The result—which is seriously damaging to the newspaper’s reputation—was laid out on the ABC’s Media Watch program of September 14.
For almost all the time the poll was open, it was tracking about 70% ‘yes’ and 30% ‘no’—pretty much reflecting the level of support for Andrews’ handling of the pandemic as a professional poll by Roy Morgan Research in late August.
Then suddenly in the last hour or so, an automated burst of about 15,000 ‘no’ responses switched the result around so that it showed about 84% ‘no’.
One person who had tracked the poll online, but whose identity is unfortunately veiled by the pseudonym PRGuy17, produced computer screen shots showing 13,000 ‘no’ responses arriving in 16 seconds. Given the time pattern of responses up to that point—slow and low over many hours—this strongly suggested that the poll had been hijacked.
PRGuy17’s analysis was corroborated by that of another pseudonymous online analyst, PTUser.
The Age at least had the decency to take down its story about the poll, but the misinformation was already in the public domain, providing fuel for further controversy, confusion and divisiveness.
Then on Monday September 21, The Australian got a grip on reality. It reported prominently on its front page the result of a professional survey done by its pollster Newspoll. It showed support for Andrews running at nearly 2 to 1: 62% said they were satisfied with his handling of the crisis and 35% said they were dissatisfied. The rest were not sure.

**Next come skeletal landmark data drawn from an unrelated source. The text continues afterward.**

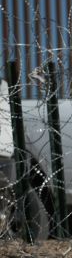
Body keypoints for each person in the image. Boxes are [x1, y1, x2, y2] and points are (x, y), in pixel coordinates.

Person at [0, 79, 12, 235]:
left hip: (3, 150)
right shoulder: (5, 86)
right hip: (5, 149)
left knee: (4, 198)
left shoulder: (4, 87)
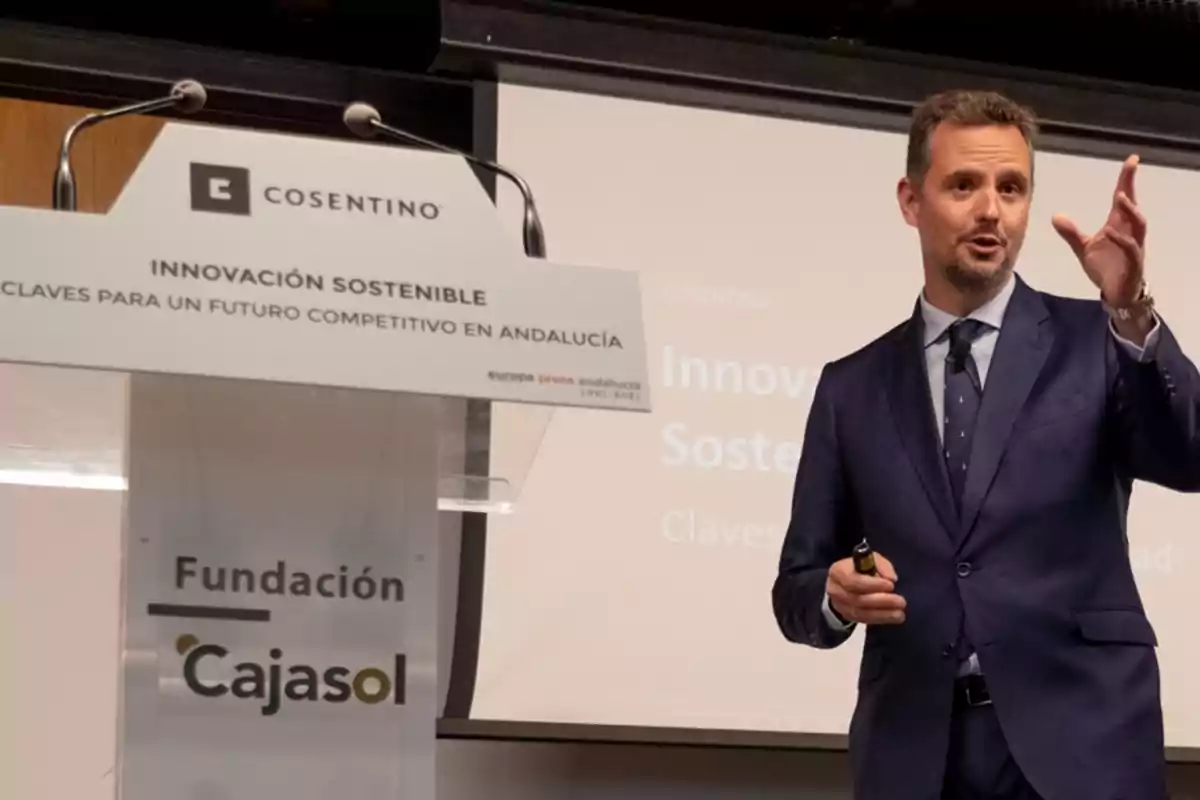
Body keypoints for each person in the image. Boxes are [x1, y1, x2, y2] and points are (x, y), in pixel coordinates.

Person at [771, 89, 1200, 800]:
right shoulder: (851, 387)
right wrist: (834, 598)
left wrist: (1130, 308)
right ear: (911, 201)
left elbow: (1190, 458)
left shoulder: (1099, 339)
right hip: (916, 753)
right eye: (963, 185)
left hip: (1083, 747)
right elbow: (798, 586)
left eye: (1012, 187)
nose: (991, 210)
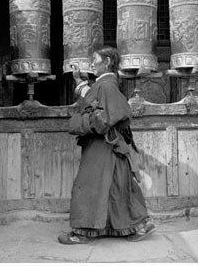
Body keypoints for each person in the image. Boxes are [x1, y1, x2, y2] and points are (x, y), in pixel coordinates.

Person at [58, 46, 155, 244]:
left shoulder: (107, 86)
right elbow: (96, 103)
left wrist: (79, 123)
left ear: (108, 61)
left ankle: (83, 232)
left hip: (103, 147)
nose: (93, 63)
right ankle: (138, 226)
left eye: (96, 60)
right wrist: (80, 83)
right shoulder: (104, 85)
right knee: (115, 188)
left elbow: (105, 118)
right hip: (106, 147)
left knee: (88, 185)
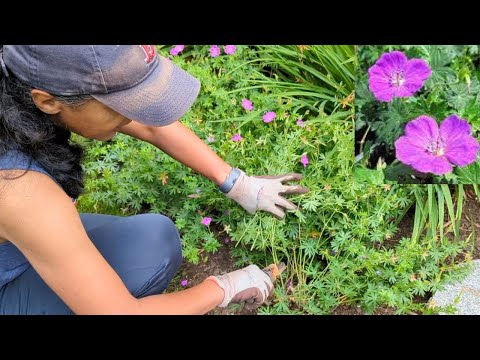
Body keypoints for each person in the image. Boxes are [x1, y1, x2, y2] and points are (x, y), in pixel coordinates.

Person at [0, 45, 309, 315]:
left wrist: (237, 182)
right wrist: (225, 287)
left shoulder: (18, 79)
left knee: (153, 240)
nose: (133, 115)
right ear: (47, 101)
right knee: (143, 263)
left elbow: (151, 126)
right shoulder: (18, 187)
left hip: (18, 237)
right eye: (120, 106)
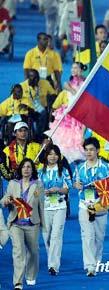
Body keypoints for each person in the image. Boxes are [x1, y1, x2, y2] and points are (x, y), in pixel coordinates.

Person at [0, 158, 44, 289]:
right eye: (24, 167)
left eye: (29, 167)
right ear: (20, 169)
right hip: (16, 224)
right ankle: (18, 282)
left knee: (33, 252)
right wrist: (6, 200)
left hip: (32, 224)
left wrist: (44, 225)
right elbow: (3, 200)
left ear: (32, 169)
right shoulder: (13, 184)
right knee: (18, 252)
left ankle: (30, 275)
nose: (26, 169)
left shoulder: (38, 185)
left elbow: (41, 205)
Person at [73, 137, 109, 277]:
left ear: (97, 151)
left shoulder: (105, 167)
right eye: (86, 150)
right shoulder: (79, 169)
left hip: (100, 205)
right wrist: (77, 185)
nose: (89, 152)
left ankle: (97, 261)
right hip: (84, 205)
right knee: (88, 236)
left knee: (99, 237)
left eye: (91, 150)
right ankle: (90, 266)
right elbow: (75, 183)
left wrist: (99, 186)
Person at [39, 144, 71, 275]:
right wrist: (42, 192)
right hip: (45, 208)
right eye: (50, 154)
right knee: (47, 237)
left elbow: (68, 188)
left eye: (55, 154)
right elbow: (35, 191)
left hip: (60, 206)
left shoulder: (63, 171)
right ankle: (52, 258)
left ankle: (53, 266)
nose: (53, 157)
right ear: (46, 156)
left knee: (56, 236)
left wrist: (58, 189)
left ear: (59, 156)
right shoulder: (40, 172)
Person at [45, 62, 86, 163]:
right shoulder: (66, 87)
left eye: (76, 68)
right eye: (72, 67)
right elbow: (54, 106)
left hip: (79, 120)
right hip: (66, 121)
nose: (73, 70)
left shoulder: (85, 85)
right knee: (63, 144)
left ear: (81, 70)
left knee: (76, 143)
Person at [20, 69, 57, 140]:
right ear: (28, 77)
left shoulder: (45, 83)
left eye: (37, 77)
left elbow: (53, 94)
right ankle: (28, 136)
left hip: (41, 108)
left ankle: (39, 135)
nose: (36, 80)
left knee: (43, 113)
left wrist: (52, 104)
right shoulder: (22, 86)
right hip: (27, 109)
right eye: (33, 78)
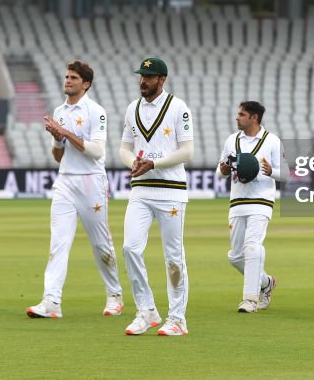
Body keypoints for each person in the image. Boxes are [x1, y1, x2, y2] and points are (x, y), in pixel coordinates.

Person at [26, 61, 124, 319]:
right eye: (66, 76)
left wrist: (64, 133)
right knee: (58, 243)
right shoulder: (59, 111)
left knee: (101, 244)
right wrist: (58, 139)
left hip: (91, 181)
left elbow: (96, 151)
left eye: (73, 78)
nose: (67, 80)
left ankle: (115, 295)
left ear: (86, 84)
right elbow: (58, 156)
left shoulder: (96, 111)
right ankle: (51, 301)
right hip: (66, 182)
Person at [118, 57, 194, 337]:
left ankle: (177, 319)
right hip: (141, 190)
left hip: (171, 191)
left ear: (162, 79)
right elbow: (124, 149)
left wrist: (154, 162)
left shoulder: (178, 107)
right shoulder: (132, 109)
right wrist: (133, 164)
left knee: (174, 258)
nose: (143, 81)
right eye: (141, 76)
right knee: (130, 248)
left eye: (149, 77)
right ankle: (146, 310)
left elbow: (187, 152)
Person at [217, 101, 285, 314]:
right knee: (236, 257)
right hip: (237, 201)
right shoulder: (232, 140)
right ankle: (265, 283)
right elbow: (220, 172)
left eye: (242, 114)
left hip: (261, 201)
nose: (237, 117)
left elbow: (286, 174)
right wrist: (225, 169)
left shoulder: (272, 140)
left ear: (254, 117)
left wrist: (270, 170)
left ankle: (250, 299)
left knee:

Aside from the disservice biased and incompetent journalism does to a public that desperately needs reliable journalism in a crisis, there is a deeper concern about this coverage.
Dr Graham put his finger on it when he referred to the attempts by unseen online forces to drive a wedge into communities.
An American legal scholar, Professor Cass Sunstein of Harvard, laid out in his 2017 book #republic the damage to democracy done by social media echo chambers and by the polarisation exacerbated by extremist public discourse.
The report by Robert Mueller into Russia’s use of social media to interfere in the 2016 US presidential election was a further wake-up call about how vulnerable democracies are to manipulation through social media.
When professional mass media—in particular when it is as dominant as News Corporation—engage in the same kind of extremism, they play into the hands of those who would divide the community.
By their process of mutual reinforcement, social media and professional mass media turbocharge a crudely divisive public discourse, one of the causes of the crisis in democracy demonstrated by Sunstein’s meta-analysis.
For that reason, News Corporation’s characterisation of Andrews as a dictator, its references to him as Chairman Dan presiding over ‘health fascism’, picking up and feeding into social media tropes, are dangerous to the Australian democracy.
It is the exact opposite of the role democracies need professional mass media to play. Journalism’s ethical obligations to accuracy, fairness and respect for persons, along with its gatekeeping capabilities, equip it to exert a civilising influence on public debate.
Regrettably the desire for clicks and eyeballs still has some elements of the media in its grip, and when extremist debate fits with a media organisation’s own ideological agenda, commitment to ethical norms evaporates.